ABOUT THIS EXERCISE>
From the records below, return every line containing the word "size".

(Stored data)
BEGIN
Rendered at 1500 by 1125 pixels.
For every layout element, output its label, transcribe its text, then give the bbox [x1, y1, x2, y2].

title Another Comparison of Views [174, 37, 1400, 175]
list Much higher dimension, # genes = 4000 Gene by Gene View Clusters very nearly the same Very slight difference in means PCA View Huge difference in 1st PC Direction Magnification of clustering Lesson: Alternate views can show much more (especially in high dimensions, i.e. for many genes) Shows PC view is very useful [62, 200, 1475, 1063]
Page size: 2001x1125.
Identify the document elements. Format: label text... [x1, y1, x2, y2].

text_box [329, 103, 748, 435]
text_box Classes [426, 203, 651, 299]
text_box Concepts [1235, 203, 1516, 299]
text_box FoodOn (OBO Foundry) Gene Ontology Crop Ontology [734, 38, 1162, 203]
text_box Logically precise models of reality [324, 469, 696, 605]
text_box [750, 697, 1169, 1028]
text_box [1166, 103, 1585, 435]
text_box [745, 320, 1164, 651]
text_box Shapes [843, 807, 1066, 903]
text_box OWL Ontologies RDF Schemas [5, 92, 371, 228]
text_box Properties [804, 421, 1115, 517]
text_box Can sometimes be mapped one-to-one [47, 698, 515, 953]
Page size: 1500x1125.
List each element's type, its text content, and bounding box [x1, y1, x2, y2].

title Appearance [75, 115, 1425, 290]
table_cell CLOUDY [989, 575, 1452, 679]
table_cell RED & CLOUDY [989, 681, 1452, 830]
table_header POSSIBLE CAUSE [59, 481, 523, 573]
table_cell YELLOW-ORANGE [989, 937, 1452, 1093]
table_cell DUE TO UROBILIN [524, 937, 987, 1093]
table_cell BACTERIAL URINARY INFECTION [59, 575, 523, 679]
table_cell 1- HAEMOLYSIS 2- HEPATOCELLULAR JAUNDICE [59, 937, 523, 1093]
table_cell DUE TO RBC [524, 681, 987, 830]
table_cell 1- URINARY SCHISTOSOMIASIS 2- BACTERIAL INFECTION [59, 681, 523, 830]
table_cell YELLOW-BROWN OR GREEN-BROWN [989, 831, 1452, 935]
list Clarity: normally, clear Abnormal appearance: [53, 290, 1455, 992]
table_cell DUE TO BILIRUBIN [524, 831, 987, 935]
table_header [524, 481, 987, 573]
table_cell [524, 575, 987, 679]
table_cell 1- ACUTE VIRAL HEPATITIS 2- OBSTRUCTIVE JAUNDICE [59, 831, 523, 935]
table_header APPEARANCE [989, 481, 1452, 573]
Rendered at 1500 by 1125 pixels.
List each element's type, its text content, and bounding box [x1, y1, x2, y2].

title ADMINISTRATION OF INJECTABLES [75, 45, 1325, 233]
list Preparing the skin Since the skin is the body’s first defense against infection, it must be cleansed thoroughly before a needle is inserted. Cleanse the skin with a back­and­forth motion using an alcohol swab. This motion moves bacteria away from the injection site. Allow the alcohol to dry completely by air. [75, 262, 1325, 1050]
END
SOLUTION TO THIS PROBLEM>
Page size: 2001x1125.
Page size: 1500x1125.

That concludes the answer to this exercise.